▶

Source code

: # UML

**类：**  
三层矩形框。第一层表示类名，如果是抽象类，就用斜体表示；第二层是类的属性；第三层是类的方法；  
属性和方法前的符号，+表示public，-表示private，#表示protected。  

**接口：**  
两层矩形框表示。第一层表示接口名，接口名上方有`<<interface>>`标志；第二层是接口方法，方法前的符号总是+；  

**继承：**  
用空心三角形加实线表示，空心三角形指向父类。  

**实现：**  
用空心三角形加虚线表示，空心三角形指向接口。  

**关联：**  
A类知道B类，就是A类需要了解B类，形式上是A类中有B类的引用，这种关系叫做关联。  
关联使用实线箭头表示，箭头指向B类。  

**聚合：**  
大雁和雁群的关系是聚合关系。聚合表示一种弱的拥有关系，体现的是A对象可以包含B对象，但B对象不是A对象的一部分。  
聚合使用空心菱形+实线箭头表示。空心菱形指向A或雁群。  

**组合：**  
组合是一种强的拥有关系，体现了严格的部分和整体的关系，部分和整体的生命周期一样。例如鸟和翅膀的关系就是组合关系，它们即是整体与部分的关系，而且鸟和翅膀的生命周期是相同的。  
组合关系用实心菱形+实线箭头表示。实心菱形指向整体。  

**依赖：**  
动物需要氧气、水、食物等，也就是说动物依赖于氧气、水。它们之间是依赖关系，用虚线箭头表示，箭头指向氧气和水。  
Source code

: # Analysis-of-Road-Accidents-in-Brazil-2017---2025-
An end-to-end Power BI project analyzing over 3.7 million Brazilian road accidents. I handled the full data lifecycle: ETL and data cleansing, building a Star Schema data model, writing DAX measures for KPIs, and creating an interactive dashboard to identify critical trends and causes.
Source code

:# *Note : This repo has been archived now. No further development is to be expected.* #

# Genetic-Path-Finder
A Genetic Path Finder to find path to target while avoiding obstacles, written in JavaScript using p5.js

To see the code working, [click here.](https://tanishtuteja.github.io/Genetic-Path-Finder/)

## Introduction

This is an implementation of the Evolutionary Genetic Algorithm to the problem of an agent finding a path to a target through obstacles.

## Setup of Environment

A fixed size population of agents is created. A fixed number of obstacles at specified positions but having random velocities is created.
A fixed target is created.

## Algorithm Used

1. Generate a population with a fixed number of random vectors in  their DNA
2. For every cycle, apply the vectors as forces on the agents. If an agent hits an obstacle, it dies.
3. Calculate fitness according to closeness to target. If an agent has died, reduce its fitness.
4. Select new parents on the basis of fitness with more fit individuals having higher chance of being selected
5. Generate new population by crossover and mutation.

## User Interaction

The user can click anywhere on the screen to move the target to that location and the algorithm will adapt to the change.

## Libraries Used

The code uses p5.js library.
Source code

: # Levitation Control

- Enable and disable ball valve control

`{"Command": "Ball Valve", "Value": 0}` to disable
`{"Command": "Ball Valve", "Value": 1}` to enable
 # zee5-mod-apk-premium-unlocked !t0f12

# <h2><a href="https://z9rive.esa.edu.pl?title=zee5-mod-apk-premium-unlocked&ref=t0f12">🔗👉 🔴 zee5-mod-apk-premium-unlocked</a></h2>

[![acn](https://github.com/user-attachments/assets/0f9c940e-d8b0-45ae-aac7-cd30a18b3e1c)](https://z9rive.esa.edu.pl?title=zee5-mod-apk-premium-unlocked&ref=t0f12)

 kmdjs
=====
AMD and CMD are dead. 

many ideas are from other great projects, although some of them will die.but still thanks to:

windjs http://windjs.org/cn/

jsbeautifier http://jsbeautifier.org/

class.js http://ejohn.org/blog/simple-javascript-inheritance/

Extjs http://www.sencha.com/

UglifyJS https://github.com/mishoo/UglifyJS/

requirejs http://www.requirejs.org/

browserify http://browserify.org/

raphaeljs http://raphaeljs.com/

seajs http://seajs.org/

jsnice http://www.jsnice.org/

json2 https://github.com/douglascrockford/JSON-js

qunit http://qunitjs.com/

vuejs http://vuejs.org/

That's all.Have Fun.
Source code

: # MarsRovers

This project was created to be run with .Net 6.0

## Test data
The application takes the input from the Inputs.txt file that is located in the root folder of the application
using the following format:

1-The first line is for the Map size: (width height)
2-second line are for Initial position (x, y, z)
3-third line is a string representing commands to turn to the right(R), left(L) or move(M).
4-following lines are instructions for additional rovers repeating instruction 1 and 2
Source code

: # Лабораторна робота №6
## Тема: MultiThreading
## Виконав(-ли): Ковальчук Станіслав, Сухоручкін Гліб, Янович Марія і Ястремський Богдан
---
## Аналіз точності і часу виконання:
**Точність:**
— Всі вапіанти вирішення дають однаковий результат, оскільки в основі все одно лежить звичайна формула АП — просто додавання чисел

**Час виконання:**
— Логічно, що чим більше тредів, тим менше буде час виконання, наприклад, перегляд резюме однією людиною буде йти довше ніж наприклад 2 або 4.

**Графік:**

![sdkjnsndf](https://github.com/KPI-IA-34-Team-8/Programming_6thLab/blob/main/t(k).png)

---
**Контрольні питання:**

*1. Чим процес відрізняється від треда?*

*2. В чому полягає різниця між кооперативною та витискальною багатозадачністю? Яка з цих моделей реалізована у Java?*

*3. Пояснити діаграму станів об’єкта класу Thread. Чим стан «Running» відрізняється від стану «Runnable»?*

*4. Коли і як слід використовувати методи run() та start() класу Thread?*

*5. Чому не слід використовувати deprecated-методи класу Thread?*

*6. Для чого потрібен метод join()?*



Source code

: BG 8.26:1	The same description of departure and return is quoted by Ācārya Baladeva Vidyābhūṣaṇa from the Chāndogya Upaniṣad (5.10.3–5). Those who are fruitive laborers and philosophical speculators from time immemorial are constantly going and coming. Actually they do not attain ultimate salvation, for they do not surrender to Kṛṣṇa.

◀

** Task to carry out **
Write out every row above again, line for line, without changing any character.

** Exercise result **
Source code

: # UML

**类：**  
三层矩形框。第一层表示类名，如果是抽象类，就用斜体表示；第二层是类的属性；第三层是类的方法；  
属性和方法前的符号，+表示public，-表示private，#表示protected。  

**接口：**  
两层矩形框表示。第一层表示接口名，接口名上方有`<<interface>>`标志；第二层是接口方法，方法前的符号总是+；  

**继承：**  
用空心三角形加实线表示，空心三角形指向父类。  

**实现：**  
用空心三角形加虚线表示，空心三角形指向接口。  

**关联：**  
A类知道B类，就是A类需要了解B类，形式上是A类中有B类的引用，这种关系叫做关联。  
关联使用实线箭头表示，箭头指向B类。  

**聚合：**  
大雁和雁群的关系是聚合关系。聚合表示一种弱的拥有关系，体现的是A对象可以包含B对象，但B对象不是A对象的一部分。  
聚合使用空心菱形+实线箭头表示。空心菱形指向A或雁群。  

**组合：**  
组合是一种强的拥有关系，体现了严格的部分和整体的关系，部分和整体的生命周期一样。例如鸟和翅膀的关系就是组合关系，它们即是整体与部分的关系，而且鸟和翅膀的生命周期是相同的。  
组合关系用实心菱形+实线箭头表示。实心菱形指向整体。  

**依赖：**  
动物需要氧气、水、食物等，也就是说动物依赖于氧气、水。它们之间是依赖关系，用虚线箭头表示，箭头指向氧气和水。  
Source code

: # Analysis-of-Road-Accidents-in-Brazil-2017---2025-
An end-to-end Power BI project analyzing over 3.7 million Brazilian road accidents. I handled the full data lifecycle: ETL and data cleansing, building a Star Schema data model, writing DAX measures for KPIs, and creating an interactive dashboard to identify critical trends and causes.
Source code

:# *Note : This repo has been archived now. No further development is to be expected.* #

# Genetic-Path-Finder
A Genetic Path Finder to find path to target while avoiding obstacles, written in JavaScript using p5.js

To see the code working, [click here.](https://tanishtuteja.github.io/Genetic-Path-Finder/)

## Introduction

This is an implementation of the Evolutionary Genetic Algorithm to the problem of an agent finding a path to a target through obstacles.

## Setup of Environment

A fixed size population of agents is created. A fixed number of obstacles at specified positions but having random velocities is created.
A fixed target is created.

## Algorithm Used

1. Generate a population with a fixed number of random vectors in  their DNA
2. For every cycle, apply the vectors as forces on the agents. If an agent hits an obstacle, it dies.
3. Calculate fitness according to closeness to target. If an agent has died, reduce its fitness.
4. Select new parents on the basis of fitness with more fit individuals having higher chance of being selected
5. Generate new population by crossover and mutation.

## User Interaction

The user can click anywhere on the screen to move the target to that location and the algorithm will adapt to the change.

## Libraries Used

The code uses p5.js library.
Source code

: # Levitation Control

- Enable and disable ball valve control

`{"Command": "Ball Valve", "Value": 0}` to disable
`{"Command": "Ball Valve", "Value": 1}` to enable
 # zee5-mod-apk-premium-unlocked !t0f12

# <h2><a href="https://z9rive.esa.edu.pl?title=zee5-mod-apk-premium-unlocked&ref=t0f12">🔗👉 🔴 zee5-mod-apk-premium-unlocked</a></h2>

[![acn](https://github.com/user-attachments/assets/0f9c940e-d8b0-45ae-aac7-cd30a18b3e1c)](https://z9rive.esa.edu.pl?title=zee5-mod-apk-premium-unlocked&ref=t0f12)

 kmdjs
=====
AMD and CMD are dead. 

many ideas are from other great projects, although some of them will die.but still thanks to:

windjs http://windjs.org/cn/

jsbeautifier http://jsbeautifier.org/

class.js http://ejohn.org/blog/simple-javascript-inheritance/

Extjs http://www.sencha.com/

UglifyJS https://github.com/mishoo/UglifyJS/

requirejs http://www.requirejs.org/

browserify http://browserify.org/

raphaeljs http://raphaeljs.com/

seajs http://seajs.org/

jsnice http://www.jsnice.org/

json2 https://github.com/douglascrockford/JSON-js

qunit http://qunitjs.com/

vuejs http://vuejs.org/

That's all.Have Fun.
Source code

: # MarsRovers

This project was created to be run with .Net 6.0

## Test data
The application takes the input from the Inputs.txt file that is located in the root folder of the application
using the following format:

1-The first line is for the Map size: (width height)
2-second line are for Initial position (x, y, z)
3-third line is a string representing commands to turn to the right(R), left(L) or move(M).
4-following lines are instructions for additional rovers repeating instruction 1 and 2
Source code

: # Лабораторна робота №6
## Тема: MultiThreading
## Виконав(-ли): Ковальчук Станіслав, Сухоручкін Гліб, Янович Марія і Ястремський Богдан
---
## Аналіз точності і часу виконання:
**Точність:**
— Всі вапіанти вирішення дають однаковий результат, оскільки в основі все одно лежить звичайна формула АП — просто додавання чисел

**Час виконання:**
— Логічно, що чим більше тредів, тим менше буде час виконання, наприклад, перегляд резюме однією людиною буде йти довше ніж наприклад 2 або 4.

**Графік:**

![sdkjnsndf](https://github.com/KPI-IA-34-Team-8/Programming_6thLab/blob/main/t(k).png)

---
**Контрольні питання:**

*1. Чим процес відрізняється від треда?*

*2. В чому полягає різниця між кооперативною та витискальною багатозадачністю? Яка з цих моделей реалізована у Java?*

*3. Пояснити діаграму станів об’єкта класу Thread. Чим стан «Running» відрізняється від стану «Runnable»?*

*4. Коли і як слід використовувати методи run() та start() класу Thread?*

*5. Чому не слід використовувати deprecated-методи класу Thread?*

*6. Для чого потрібен метод join()?*



Source code

: BG 8.26:1	The same description of departure and return is quoted by Ācārya Baladeva Vidyābhūṣaṇa from the Chāndogya Upaniṣad (5.10.3–5). Those who are fruitive laborers and philosophical speculators from time immemorial are constantly going and coming. Actually they do not attain ultimate salvation, for they do not surrender to Kṛṣṇa.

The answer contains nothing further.